Influence of Fabrication and Assembly Errors on the Root Mean Square Surface Distortion of a 2 m Lightweight Mirror and Its Correction

Abstract

The influence of fabrication and assembly errors on the surface distortion due to gravity of a 2 m primary mirror and its correction method are presented. The effect of fabrication errors on the surface distortion is verified by Monte Carlo analysis. The results show that, within the 46.3% confidence interval, the surface accuracy root mean square (RMS) caused by fabrication errors is more than 5.0 nm (indicator requirement). The sensitivity of mirror surface accuracy to the matching relationship between the flexible support axial assembly position and the inherent properties (neutral surface and center of gravity) of the mirror were analyzed.
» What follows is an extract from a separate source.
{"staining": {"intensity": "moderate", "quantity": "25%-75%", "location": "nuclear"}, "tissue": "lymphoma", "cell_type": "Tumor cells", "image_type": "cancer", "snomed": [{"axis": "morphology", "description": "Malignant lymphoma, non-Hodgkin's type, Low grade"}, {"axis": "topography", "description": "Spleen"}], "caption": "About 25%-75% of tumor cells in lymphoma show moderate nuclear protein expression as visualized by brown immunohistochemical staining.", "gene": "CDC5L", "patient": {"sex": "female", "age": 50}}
Then, the correction principle of the RMS was proposed based on the analysis result. The surface accuracy RMS of surface gravity distortion is sensitive to fabrication and assembly errors, which can be effectively corrected using a flexible support mounting technique. This new flexible support mounting technique replaces the conventional method with flexible supports having shims so that adjustments can be made during testing to counteract the gravitational distortion of the mirror surface. Astigmatic aberration due to gravitational changes is effectively reduced by selecting a suitable thickness of shim, and the relationship between the astigmatism and the thickness of shim was investigated using the finite element analysis method. Finally, the finite element analysis results showed that the optimal surface gravity accuracy of the mirror assembly could be obtained by adjusting the shim, while the other performance of the assembly was not affected.